* TASK TO COMPLETE *
Extract each line of the records below that contains the string "grey".
*** Opening RECORD SET ***
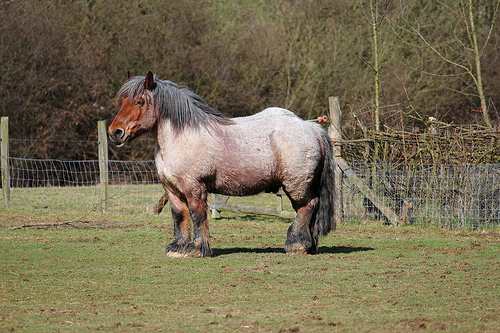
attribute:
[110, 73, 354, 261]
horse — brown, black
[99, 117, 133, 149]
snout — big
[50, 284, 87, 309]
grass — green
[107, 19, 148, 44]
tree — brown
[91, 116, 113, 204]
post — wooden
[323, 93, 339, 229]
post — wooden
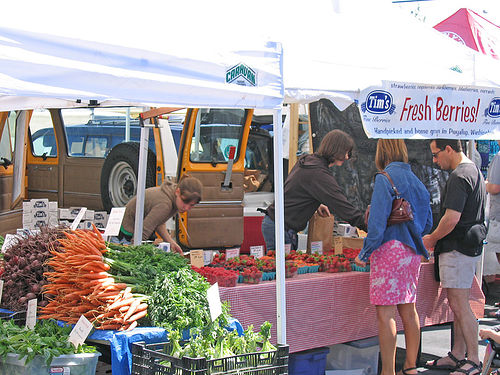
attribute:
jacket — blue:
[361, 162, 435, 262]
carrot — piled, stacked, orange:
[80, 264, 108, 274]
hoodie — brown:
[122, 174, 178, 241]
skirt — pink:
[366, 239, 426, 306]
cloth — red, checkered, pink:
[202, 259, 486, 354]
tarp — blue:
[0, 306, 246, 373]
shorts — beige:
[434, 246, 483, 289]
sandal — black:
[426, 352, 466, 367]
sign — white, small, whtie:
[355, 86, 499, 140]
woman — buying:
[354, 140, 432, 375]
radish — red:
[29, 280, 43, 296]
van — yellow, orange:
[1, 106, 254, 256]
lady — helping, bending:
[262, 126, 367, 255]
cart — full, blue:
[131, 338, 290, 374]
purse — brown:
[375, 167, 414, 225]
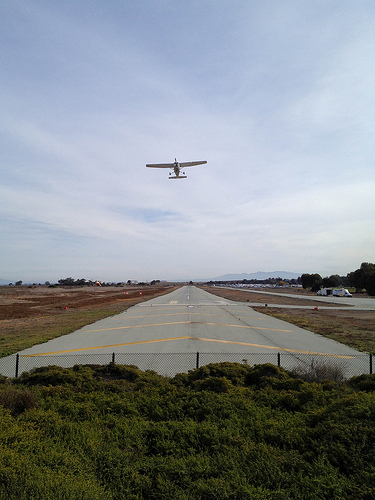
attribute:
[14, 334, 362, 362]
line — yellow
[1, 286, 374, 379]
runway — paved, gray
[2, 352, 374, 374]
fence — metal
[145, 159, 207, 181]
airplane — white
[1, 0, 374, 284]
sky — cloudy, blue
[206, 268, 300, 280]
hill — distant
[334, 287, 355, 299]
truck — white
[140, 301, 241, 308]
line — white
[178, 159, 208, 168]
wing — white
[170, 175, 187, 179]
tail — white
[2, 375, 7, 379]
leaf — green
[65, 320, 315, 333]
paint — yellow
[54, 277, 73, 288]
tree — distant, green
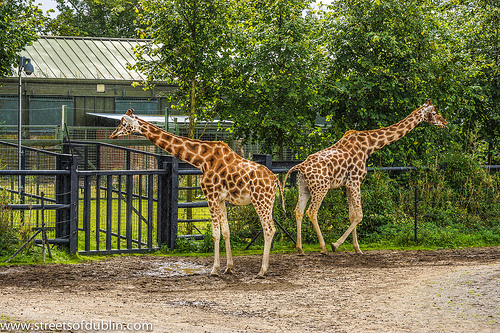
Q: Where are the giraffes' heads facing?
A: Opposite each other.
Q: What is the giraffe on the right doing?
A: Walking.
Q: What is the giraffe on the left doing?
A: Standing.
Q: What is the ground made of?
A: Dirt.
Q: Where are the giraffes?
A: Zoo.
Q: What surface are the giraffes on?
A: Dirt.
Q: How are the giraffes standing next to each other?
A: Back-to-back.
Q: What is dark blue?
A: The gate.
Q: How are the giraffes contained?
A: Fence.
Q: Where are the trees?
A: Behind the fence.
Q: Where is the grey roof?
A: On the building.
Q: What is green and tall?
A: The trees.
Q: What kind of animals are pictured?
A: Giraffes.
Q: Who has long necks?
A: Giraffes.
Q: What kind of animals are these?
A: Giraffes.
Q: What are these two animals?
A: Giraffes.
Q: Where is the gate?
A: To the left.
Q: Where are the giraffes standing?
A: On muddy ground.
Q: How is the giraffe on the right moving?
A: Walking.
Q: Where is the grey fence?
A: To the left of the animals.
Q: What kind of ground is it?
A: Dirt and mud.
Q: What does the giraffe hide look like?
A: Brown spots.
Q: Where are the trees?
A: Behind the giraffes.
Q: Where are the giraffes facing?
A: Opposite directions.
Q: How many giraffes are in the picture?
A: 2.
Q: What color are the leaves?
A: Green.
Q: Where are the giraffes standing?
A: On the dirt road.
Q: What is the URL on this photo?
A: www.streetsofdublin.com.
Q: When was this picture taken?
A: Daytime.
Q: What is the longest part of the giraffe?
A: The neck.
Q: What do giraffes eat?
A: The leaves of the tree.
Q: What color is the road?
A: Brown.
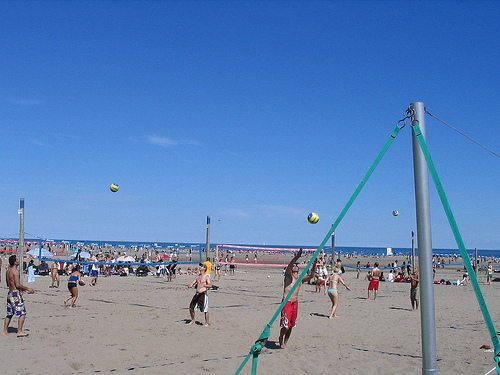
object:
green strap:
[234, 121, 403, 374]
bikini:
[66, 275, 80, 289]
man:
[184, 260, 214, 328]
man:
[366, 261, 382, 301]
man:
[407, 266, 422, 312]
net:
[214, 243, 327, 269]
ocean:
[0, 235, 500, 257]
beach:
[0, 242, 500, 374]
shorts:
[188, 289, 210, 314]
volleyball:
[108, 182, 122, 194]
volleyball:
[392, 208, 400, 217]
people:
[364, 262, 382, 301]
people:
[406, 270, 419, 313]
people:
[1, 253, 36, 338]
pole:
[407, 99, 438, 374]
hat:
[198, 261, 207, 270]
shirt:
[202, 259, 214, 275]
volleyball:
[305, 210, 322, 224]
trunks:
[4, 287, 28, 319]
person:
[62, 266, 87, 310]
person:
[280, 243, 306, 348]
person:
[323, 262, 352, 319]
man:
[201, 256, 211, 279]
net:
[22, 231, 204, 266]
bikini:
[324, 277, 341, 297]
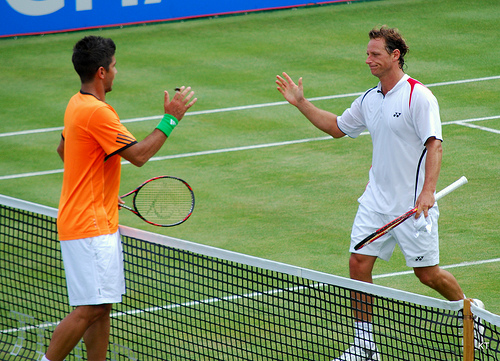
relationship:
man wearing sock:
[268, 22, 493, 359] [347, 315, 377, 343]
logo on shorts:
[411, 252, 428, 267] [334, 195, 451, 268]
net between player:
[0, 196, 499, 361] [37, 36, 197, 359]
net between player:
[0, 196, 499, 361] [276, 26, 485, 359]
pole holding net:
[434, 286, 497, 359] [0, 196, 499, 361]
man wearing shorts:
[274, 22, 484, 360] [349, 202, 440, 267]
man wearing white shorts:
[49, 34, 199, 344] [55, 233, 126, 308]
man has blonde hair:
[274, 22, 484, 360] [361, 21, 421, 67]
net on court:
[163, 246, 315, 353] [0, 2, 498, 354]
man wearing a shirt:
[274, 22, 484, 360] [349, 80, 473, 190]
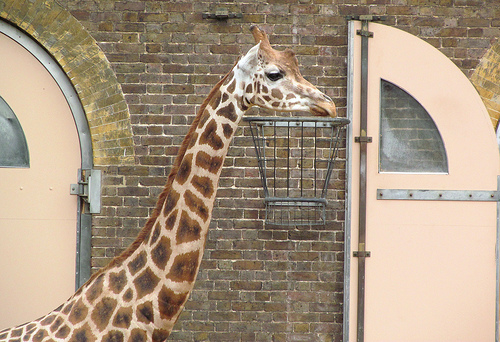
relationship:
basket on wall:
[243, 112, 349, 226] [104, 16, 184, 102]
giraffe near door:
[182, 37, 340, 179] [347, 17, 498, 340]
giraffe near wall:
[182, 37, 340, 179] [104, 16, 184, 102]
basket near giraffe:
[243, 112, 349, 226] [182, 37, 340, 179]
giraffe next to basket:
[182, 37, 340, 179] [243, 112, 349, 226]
*** Closing RECORD SET ***
*** Opening RECORD SET ***
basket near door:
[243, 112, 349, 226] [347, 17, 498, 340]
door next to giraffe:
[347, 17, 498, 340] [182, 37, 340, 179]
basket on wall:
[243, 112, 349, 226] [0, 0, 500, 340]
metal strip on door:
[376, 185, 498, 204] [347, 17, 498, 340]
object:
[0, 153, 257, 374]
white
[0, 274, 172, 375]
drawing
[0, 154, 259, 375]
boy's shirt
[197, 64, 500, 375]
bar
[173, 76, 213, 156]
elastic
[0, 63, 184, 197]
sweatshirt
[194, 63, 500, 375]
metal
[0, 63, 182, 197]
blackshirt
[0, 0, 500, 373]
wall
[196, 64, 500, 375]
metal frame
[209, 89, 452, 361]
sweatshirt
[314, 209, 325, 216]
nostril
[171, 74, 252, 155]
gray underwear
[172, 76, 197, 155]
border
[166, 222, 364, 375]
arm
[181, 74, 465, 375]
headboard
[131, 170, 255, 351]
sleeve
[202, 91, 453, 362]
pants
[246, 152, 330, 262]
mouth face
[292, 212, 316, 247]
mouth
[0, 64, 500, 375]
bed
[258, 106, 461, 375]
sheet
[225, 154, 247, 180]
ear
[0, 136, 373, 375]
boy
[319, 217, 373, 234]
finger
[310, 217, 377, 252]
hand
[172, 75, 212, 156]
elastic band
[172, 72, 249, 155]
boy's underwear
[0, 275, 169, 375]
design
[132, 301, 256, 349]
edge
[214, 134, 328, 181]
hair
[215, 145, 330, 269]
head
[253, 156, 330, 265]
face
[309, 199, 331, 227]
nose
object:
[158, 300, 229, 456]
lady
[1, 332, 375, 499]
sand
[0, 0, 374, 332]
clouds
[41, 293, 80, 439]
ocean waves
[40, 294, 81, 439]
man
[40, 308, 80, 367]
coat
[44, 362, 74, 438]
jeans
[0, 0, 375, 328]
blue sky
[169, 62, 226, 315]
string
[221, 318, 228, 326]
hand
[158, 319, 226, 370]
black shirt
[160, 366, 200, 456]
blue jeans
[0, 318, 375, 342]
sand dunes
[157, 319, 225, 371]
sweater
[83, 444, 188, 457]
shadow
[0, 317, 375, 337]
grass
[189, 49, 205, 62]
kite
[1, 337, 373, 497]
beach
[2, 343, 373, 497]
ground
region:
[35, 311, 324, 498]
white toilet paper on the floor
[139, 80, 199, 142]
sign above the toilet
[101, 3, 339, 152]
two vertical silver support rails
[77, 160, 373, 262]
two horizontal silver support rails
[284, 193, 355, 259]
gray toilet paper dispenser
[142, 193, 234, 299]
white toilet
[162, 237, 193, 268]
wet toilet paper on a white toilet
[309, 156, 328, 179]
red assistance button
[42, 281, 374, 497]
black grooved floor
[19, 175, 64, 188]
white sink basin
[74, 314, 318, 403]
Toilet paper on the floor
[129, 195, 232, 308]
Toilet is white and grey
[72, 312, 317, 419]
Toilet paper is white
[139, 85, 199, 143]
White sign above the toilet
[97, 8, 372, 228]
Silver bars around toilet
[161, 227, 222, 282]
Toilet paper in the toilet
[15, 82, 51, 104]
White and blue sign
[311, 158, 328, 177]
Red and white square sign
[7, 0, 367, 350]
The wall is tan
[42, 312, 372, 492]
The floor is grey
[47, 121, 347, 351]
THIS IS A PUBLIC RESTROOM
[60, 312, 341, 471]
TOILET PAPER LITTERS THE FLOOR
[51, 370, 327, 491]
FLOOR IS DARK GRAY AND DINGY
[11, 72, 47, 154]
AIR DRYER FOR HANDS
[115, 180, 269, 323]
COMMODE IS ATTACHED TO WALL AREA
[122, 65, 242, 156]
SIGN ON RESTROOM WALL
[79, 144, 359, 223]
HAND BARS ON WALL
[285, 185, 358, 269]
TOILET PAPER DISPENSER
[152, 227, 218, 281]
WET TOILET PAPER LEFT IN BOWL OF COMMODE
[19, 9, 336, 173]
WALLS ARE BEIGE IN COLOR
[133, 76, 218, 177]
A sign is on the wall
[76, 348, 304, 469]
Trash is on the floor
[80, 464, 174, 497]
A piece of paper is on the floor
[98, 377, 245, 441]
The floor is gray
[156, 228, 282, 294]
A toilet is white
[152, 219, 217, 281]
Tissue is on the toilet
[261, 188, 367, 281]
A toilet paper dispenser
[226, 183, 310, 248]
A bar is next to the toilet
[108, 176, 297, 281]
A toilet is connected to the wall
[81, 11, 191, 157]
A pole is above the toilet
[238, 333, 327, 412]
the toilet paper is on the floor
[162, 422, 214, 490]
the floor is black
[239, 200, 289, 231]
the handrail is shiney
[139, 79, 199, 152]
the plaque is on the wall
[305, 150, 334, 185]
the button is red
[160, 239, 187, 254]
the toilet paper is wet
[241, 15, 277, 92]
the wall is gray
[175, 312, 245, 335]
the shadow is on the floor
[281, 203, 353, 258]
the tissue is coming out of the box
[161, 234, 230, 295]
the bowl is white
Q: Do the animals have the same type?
*** Closing RECORD SET ***
*** Opening RECORD SET ***
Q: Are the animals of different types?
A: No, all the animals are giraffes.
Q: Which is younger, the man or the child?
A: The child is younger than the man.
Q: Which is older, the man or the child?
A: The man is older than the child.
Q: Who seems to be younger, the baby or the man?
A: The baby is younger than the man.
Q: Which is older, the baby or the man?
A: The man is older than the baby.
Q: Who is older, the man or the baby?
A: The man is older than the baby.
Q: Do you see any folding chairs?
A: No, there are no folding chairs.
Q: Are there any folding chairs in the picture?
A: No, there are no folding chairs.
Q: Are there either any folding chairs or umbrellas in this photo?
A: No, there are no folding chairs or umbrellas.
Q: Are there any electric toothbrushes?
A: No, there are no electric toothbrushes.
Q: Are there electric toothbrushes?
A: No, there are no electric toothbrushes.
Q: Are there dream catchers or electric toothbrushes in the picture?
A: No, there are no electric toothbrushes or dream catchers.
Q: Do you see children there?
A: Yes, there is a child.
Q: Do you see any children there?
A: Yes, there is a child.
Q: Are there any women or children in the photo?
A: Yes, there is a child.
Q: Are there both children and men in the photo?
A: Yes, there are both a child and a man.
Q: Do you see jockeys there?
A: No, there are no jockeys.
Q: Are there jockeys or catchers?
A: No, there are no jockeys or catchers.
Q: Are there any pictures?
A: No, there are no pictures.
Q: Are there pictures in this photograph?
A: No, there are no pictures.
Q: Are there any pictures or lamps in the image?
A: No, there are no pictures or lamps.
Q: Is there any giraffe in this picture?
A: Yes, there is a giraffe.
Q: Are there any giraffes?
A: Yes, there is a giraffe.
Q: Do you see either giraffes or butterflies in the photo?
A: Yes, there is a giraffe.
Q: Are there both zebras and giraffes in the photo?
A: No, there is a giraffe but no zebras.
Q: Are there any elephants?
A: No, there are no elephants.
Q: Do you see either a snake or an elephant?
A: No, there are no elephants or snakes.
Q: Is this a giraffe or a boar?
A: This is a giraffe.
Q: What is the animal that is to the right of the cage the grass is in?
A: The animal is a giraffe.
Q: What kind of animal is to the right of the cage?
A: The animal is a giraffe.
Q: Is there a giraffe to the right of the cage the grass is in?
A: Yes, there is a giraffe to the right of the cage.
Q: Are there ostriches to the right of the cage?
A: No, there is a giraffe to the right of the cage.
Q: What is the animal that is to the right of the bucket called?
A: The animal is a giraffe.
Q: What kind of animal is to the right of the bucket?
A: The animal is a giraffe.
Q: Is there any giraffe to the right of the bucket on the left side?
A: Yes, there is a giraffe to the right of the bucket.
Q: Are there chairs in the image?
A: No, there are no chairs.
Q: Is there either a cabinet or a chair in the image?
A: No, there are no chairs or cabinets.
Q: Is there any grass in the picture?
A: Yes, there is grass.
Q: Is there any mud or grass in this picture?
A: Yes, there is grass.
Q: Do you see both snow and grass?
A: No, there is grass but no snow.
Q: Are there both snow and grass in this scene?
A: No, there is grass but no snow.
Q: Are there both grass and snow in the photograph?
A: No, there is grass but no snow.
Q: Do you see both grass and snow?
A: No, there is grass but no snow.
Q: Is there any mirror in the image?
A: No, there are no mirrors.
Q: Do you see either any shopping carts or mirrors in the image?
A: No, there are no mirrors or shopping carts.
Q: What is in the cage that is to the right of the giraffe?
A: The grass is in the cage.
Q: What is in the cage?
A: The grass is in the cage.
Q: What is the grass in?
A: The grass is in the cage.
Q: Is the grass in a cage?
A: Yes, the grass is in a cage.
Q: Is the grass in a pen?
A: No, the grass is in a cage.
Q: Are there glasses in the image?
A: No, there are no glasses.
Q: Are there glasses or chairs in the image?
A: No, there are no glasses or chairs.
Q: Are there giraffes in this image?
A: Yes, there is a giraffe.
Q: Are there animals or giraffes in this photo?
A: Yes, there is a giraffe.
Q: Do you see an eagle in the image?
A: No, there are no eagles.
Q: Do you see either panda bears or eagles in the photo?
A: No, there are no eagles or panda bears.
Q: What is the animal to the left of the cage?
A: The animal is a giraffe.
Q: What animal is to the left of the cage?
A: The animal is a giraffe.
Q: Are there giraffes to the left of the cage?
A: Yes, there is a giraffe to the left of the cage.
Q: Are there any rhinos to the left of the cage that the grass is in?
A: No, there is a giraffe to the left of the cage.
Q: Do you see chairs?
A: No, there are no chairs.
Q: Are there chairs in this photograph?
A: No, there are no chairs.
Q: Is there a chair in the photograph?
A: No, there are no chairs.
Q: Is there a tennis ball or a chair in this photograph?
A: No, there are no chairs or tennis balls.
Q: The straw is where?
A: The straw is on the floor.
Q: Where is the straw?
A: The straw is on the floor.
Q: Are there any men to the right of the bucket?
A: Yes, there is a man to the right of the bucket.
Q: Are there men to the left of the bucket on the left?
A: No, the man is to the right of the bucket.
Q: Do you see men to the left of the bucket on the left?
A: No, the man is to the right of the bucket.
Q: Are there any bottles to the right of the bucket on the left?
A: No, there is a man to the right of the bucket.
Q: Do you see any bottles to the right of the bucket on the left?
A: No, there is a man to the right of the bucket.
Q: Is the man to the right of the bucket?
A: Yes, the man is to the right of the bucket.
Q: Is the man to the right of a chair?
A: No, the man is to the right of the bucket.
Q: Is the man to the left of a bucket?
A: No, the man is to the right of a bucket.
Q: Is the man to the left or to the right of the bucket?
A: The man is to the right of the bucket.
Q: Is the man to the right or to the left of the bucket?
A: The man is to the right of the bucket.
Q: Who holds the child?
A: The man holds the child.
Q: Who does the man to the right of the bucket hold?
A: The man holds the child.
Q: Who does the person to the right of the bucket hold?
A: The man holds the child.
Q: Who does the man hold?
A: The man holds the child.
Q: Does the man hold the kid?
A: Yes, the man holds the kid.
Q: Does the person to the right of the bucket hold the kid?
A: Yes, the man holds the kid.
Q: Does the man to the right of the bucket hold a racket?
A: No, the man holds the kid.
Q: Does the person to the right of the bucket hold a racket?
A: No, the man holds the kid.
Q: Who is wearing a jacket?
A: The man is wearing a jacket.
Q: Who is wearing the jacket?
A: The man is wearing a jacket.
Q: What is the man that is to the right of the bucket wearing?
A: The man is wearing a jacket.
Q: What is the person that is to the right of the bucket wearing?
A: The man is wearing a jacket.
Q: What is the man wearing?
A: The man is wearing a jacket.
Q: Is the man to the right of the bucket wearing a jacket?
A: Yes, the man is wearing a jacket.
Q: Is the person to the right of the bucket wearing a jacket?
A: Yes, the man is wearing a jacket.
*** Closing RECORD SET ***
* TASK RESULT *
Q: Where is the grey roof?
Q: Where is the grey fence?
Toilet is white and grey
The floor is grey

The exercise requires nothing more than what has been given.